A quieter Surge charging solution and its ability to keep a radio powered can be critical to a pilot who is hiding and trying to evade capture after being shot down deep in combat mission, Sedillo said, a former survival teacher and retired active-duty Air Force aircrew life support member.

“This might make a difference between whether an isolated person gets rescued or not, whether that IP becomes a POW,” Sedillo said. “We’re not just going to go get an IP like we’ve been doing in Afghanistan. The IP is going to be there for a while. We’ve realized we better come up with a solution, and simply adding more batteries [to the survival kit] isn’t the answer because if we add anything, something else has to come out. There’s no more room in that survival kit.”

CPS’s final prototype of its Surge charging device eliminates the need to carry extra CSEL radio batteries with a size and weight similar to a CSEL radio battery — specifically 2.7 x 3.7 x 2.6 inches and just over a pound. The device provides compatibility and capability to charge the radio battery via any of four different methods, including solar. Directly, its crank-operated handle generates charging power at a physically sustainable rate for humans while on the move. The time it takes to charge the battery is variable based on the battery’s current state of depletion.

“It is a lot of cranking, but it’s a capability that you never had before,” Sedillo said. “From a psychological perspective, it gives the evader confidence that they are doing something to affect their survival. The CSEL radio only needs a microburst of information; so, you just need to get it (charged) up enough to send out a quick message.”

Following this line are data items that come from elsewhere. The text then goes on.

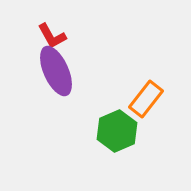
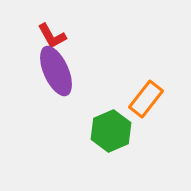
green hexagon: moved 6 px left
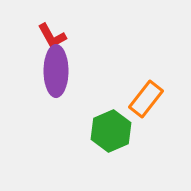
purple ellipse: rotated 24 degrees clockwise
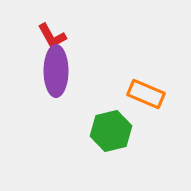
orange rectangle: moved 5 px up; rotated 75 degrees clockwise
green hexagon: rotated 9 degrees clockwise
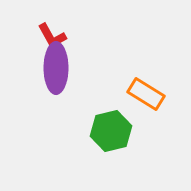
purple ellipse: moved 3 px up
orange rectangle: rotated 9 degrees clockwise
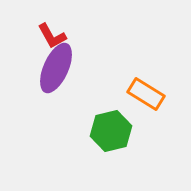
purple ellipse: rotated 24 degrees clockwise
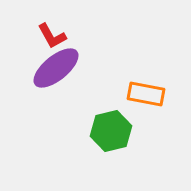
purple ellipse: rotated 27 degrees clockwise
orange rectangle: rotated 21 degrees counterclockwise
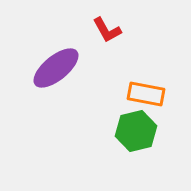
red L-shape: moved 55 px right, 6 px up
green hexagon: moved 25 px right
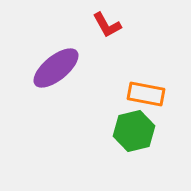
red L-shape: moved 5 px up
green hexagon: moved 2 px left
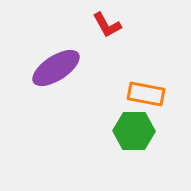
purple ellipse: rotated 6 degrees clockwise
green hexagon: rotated 15 degrees clockwise
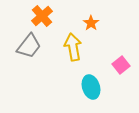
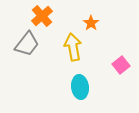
gray trapezoid: moved 2 px left, 2 px up
cyan ellipse: moved 11 px left; rotated 10 degrees clockwise
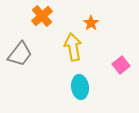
gray trapezoid: moved 7 px left, 10 px down
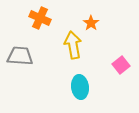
orange cross: moved 2 px left, 2 px down; rotated 25 degrees counterclockwise
yellow arrow: moved 2 px up
gray trapezoid: moved 2 px down; rotated 124 degrees counterclockwise
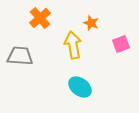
orange cross: rotated 25 degrees clockwise
orange star: rotated 14 degrees counterclockwise
pink square: moved 21 px up; rotated 18 degrees clockwise
cyan ellipse: rotated 45 degrees counterclockwise
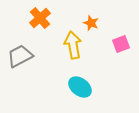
gray trapezoid: rotated 32 degrees counterclockwise
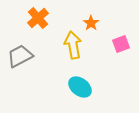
orange cross: moved 2 px left
orange star: rotated 14 degrees clockwise
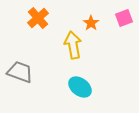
pink square: moved 3 px right, 26 px up
gray trapezoid: moved 16 px down; rotated 48 degrees clockwise
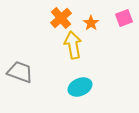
orange cross: moved 23 px right
cyan ellipse: rotated 60 degrees counterclockwise
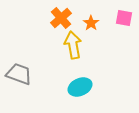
pink square: rotated 30 degrees clockwise
gray trapezoid: moved 1 px left, 2 px down
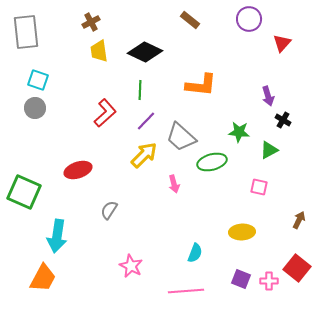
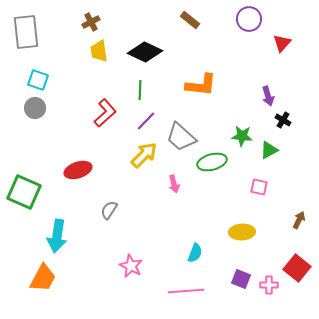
green star: moved 3 px right, 4 px down
pink cross: moved 4 px down
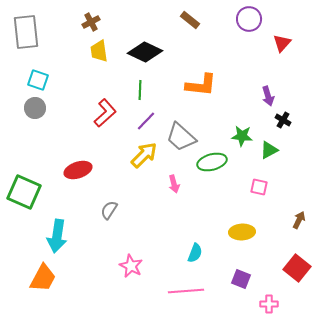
pink cross: moved 19 px down
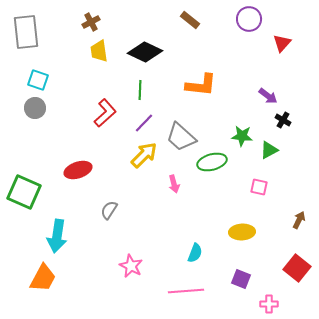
purple arrow: rotated 36 degrees counterclockwise
purple line: moved 2 px left, 2 px down
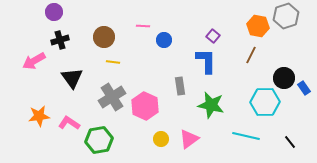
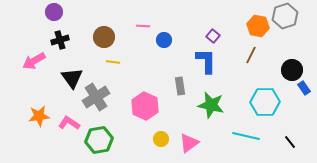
gray hexagon: moved 1 px left
black circle: moved 8 px right, 8 px up
gray cross: moved 16 px left
pink triangle: moved 4 px down
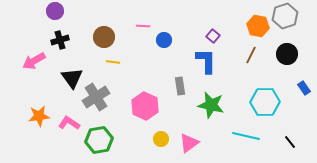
purple circle: moved 1 px right, 1 px up
black circle: moved 5 px left, 16 px up
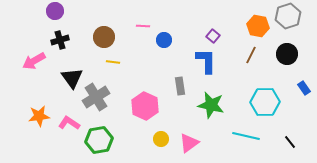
gray hexagon: moved 3 px right
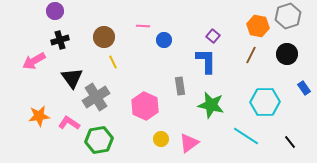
yellow line: rotated 56 degrees clockwise
cyan line: rotated 20 degrees clockwise
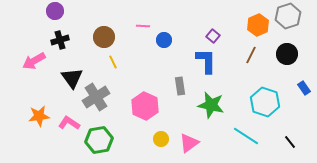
orange hexagon: moved 1 px up; rotated 25 degrees clockwise
cyan hexagon: rotated 20 degrees clockwise
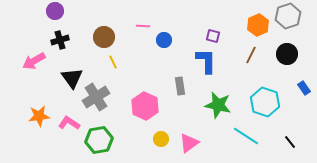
purple square: rotated 24 degrees counterclockwise
green star: moved 7 px right
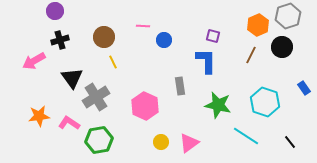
black circle: moved 5 px left, 7 px up
yellow circle: moved 3 px down
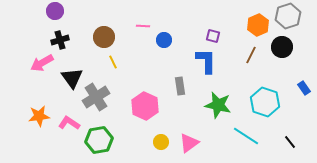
pink arrow: moved 8 px right, 2 px down
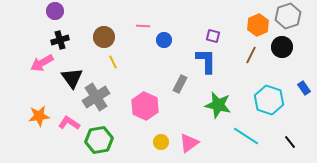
gray rectangle: moved 2 px up; rotated 36 degrees clockwise
cyan hexagon: moved 4 px right, 2 px up
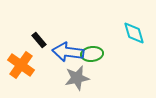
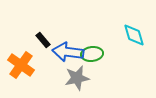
cyan diamond: moved 2 px down
black rectangle: moved 4 px right
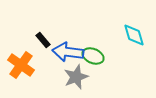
green ellipse: moved 1 px right, 2 px down; rotated 30 degrees clockwise
gray star: moved 1 px left, 1 px up; rotated 10 degrees counterclockwise
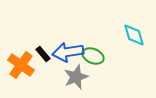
black rectangle: moved 14 px down
blue arrow: rotated 16 degrees counterclockwise
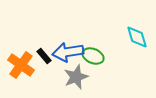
cyan diamond: moved 3 px right, 2 px down
black rectangle: moved 1 px right, 2 px down
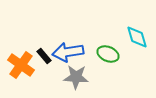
green ellipse: moved 15 px right, 2 px up
gray star: rotated 25 degrees clockwise
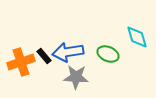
orange cross: moved 3 px up; rotated 36 degrees clockwise
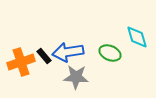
green ellipse: moved 2 px right, 1 px up
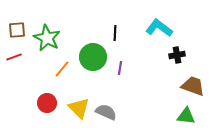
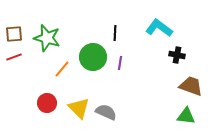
brown square: moved 3 px left, 4 px down
green star: rotated 12 degrees counterclockwise
black cross: rotated 21 degrees clockwise
purple line: moved 5 px up
brown trapezoid: moved 2 px left
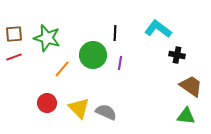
cyan L-shape: moved 1 px left, 1 px down
green circle: moved 2 px up
brown trapezoid: rotated 15 degrees clockwise
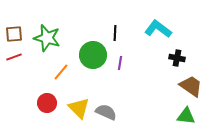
black cross: moved 3 px down
orange line: moved 1 px left, 3 px down
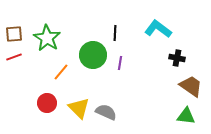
green star: rotated 16 degrees clockwise
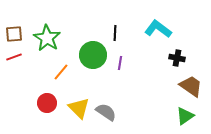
gray semicircle: rotated 10 degrees clockwise
green triangle: moved 1 px left; rotated 42 degrees counterclockwise
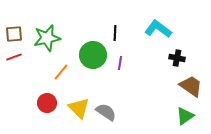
green star: rotated 28 degrees clockwise
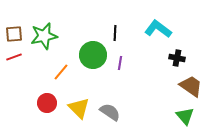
green star: moved 3 px left, 2 px up
gray semicircle: moved 4 px right
green triangle: rotated 36 degrees counterclockwise
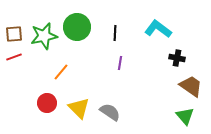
green circle: moved 16 px left, 28 px up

“But this thing is not just a one-trick pony. It’s not just going to recharge the battery for the survival radio; it charges the battery while you’re using the radio, and it has a USB output so that you can charge peripheral devices.”

Sedillo acknowledged the steps CPS and the BATMAN team took together to achieve developments like these.

“(CPS) understand[s] the importance of (radios),” he said. “When they say they’re going to do something they do it. This whole program from the beginning all the way to the end has been very lockstep. Every time they briefed a new version, they had solved problems or issues that we had brought up, and it kept evolving. It was a collaborative effort that we allowed them some resources they would not have had otherwise, such as contact with the user community, opportunities to go test at exercises, testing acoustics, and so on.”